Bonaparte’s Gulls

Bonaparte’s Gulls, many in breeding plumage with black heads

April 6. 2025. Royal Botanical Gardens, Cootes Paradise, Hamilton, ON. Canada. Ordinarily I would not choose two-degree, brisk-northerly-wind weather to go birding. But I’d committed myself to one of our transect walks, which meant a couple of hours walking a defined route and recording all birds seen and heard, only today with gloves and a wooly hat pulled over my ears.

Eastern Phoebe

It nevertheless got off to a good start, for as soon as I got out of my car I could hear an Eastern Phoebe calling: an abrupt ‘FeeBee’, repeated at something like 10-second intervals, and non-stop for as long as I was within earshot.  Phoebe’s have nested annually in and around the Nature Centre and the gardens. They seek nest sites sheltered by an overhang, often in a porch or under a bridge and their nests are an untidy assemblage of grasses and twigs.  They are a welcome flycatcher, always an early spring returnee and not at all shy about it.

Wandering on down to the lake I prepared myself to have to count distant duck-like shapes and there were many Buffleheads, Lesser Scaup and Ruddy Ducks.  The latter, Ruddy Ducks, are attractive just-passing-through visitors, they nest in the mid-continent prairie ponds and lakes.  In 1948 someone thought they’d be an interesting ornamental introduction to English lakes and gardens, the Ruddys were quite happy to go along with it and promptly started breeding with the closely related Eurasian White-headed Duck.  The hybrid offspring were fertile and back-crosses kept the process going.  Before long the Ruddys had genetically swamped the White-heads.  Aided and abetted by extensive drainage of their favoured habitat in Central Asia, the White-headed Duck is now considered endangered.

Ruddy Ducks
Ruddy Duck

My Birds of the Day came when I scanned the open waters of the lake and was astonished to see a long, dense flock of white birds resting on the water, hundreds of them. It took a moment until I’d processed the clues and realized I was looking at a flock of Bonaparte’s Gulls.

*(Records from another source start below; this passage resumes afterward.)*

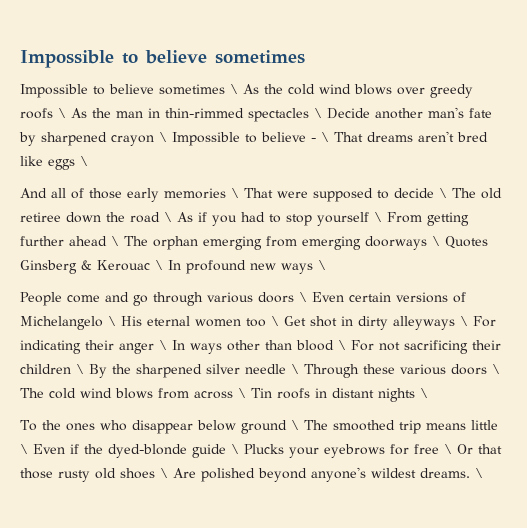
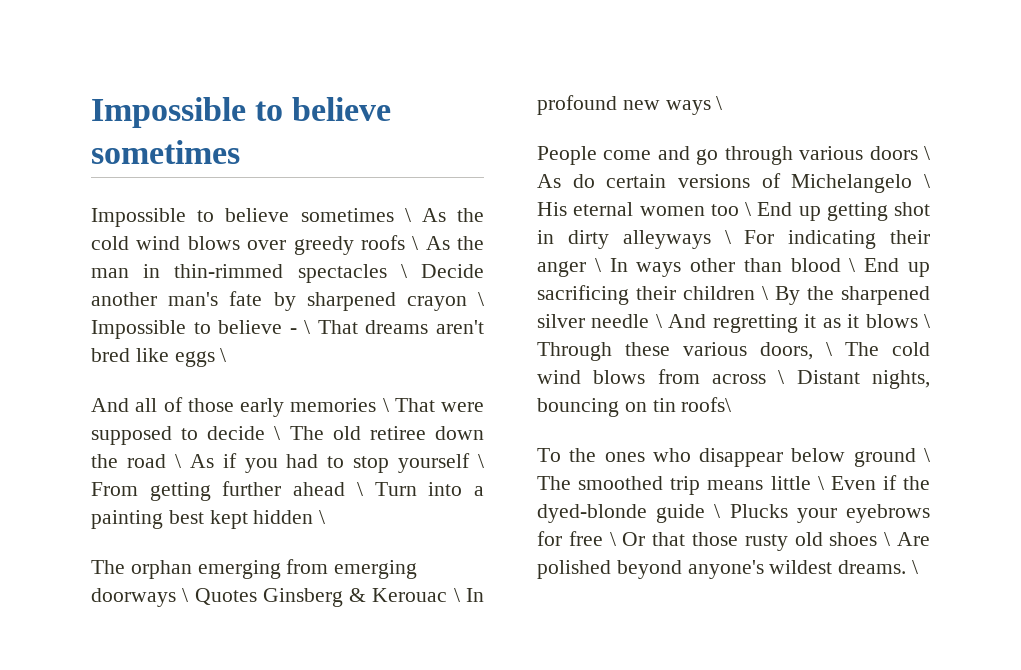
(119, 241) none -> [374,482,485,496] [91,510,326,529] Turn into a painting best kept hidden \ //
[312,292,344,302] Even -> [537,174,595,188] As do
[284,316,306,326] Get -> [757,202,888,221] End up getting
[351,340,400,351] For not -> [864,258,930,277] End up
(299, 369) none -> [668,314,931,333] And regretting it as it blows \
[451,364,487,375] doors -> [760,342,813,360] doors,
[251,388,428,402] Tin roofs in distant nights \ -> [796,370,930,389] [537,397,732,417] Distant nights, bouncing on tin roofs\

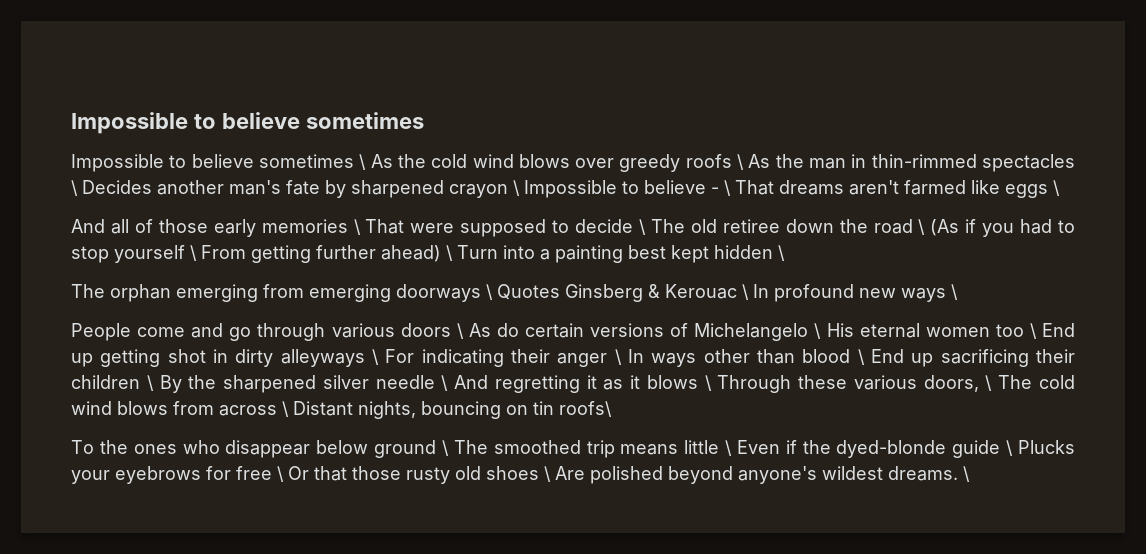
[420,264,484,278] Decide -> [82,180,152,194] Decides
[91,348,130,362] bred -> [904,180,966,195] farmed
[189,454,214,468] As -> [930,219,960,236] (As
[293,482,346,496] ahead -> [381,245,441,262] ahead)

Bonapartes are dainty visitors, and I have often seen small groups of them in spring-flooded fields, always in early April. They migrate in huge flocks in some parts of the continent, but I was happy enough with my very rough estimate of 200, maybe 400, birds.  Something happened to stir them, and they rose together in a large, white flashing-wings flock and headed west. Quite breathtaking.

Flooded field with migrating flock of Bonapartes Gulls

Well after such a good start to the morning things seemed a little quiet, but it did warm up and I was able to pocket my gloves.